The minimum requirements for the root filesystem should be as small as reasonably possible, but no smaller. While many users may not want the extra complexity of a partitioned system, the option to keep the root small should be preserved for several reasons:

  • It is occasionally mounted from very small media.

  • The root filesystem contains many system-specific configuration files. Possible examples include a kernel that is specific to the system, a specific hostname, etc. This means that the root filesystem isn't always shareable between networked systems. Keeping it small on servers in networked systems minimizes the amount of lost space for areas of unshareable files. It also allows workstations with smaller local hard drives.

  • While you may have the root filesystem on a large partition, and may be able to fill it to your heart's content, there will be people with smaller partitions. If you have more files installed, you may find incompatibilities with other systems using root filesystems on smaller partitions. If you are a developer then you may be turning your assumption into a problem for a large number of users.

  • Disk errors that corrupt data on the root filesystem are a greater problem than errors on any other partition. A small root filesystem is less prone to corruption as the result of a system crash.

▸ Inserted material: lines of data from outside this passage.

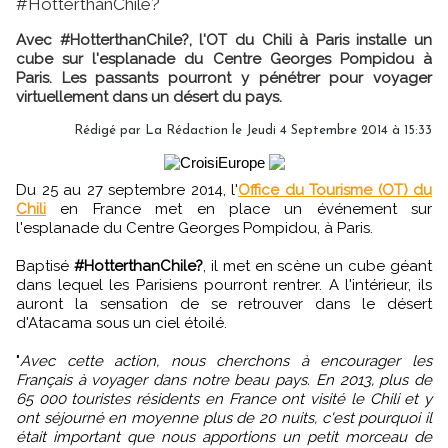
#HotterthanChile?
Avec #HotterthanChile?, l'OT du Chili à Paris installe un
cube sur l'esplanade du Centre Georges Pompidou à
Paris. Les passants pourront y pénétrer pour voyager
virtuellement dans un désert du pays.
Rédigé par
La Rédaction
le Jeudi 4 Septembre 2014 à 15:33
Du 25 au 27 septembre 2014, l'
Office du Tourisme (OT) du
Chili
en France met en place un événement sur
l'esplanade du Centre Georges Pompidou, à Paris.
Baptisé
#HotterthanChile?
, il met en scène un cube géant
dans lequel les Parisiens pourront rentrer. A l'intérieur, ils
auront la sensation de se retrouver dans le désert
d'Atacama sous un ciel étoilé.
"
Avec cette action, nous cherchons à encourager les
Français à voyager dans notre beau pays. En 2013, plus de
65 000 touristes résidents en France ont visité le Chili et y
ont séjourné en moyenne plus de 20 nuits, c'est pourquoi il
était important que nous apportions un petit morceau de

These considerations must be balanced against the need for a minimally useful operating environment, for the sake of the boot process as well as in failure recovery situations.

Applications must never create or require special files or subdirectories in the root directory. Other locations in the FHS hierarchy provide more than enough flexibility for any package.


There are several reasons why creating a new subdirectory of the root filesystem is prohibited:

  • It demands space on a root partition which the system administrator may want kept small and simple for either performance or security reasons.

  • It evades whatever discipline the system administrator may have set up for distributing standard file hierarchies across mountable volumes.

Distributions should not create new directories in the root hierarchy without extremely careful consideration of the consequences including for application portability.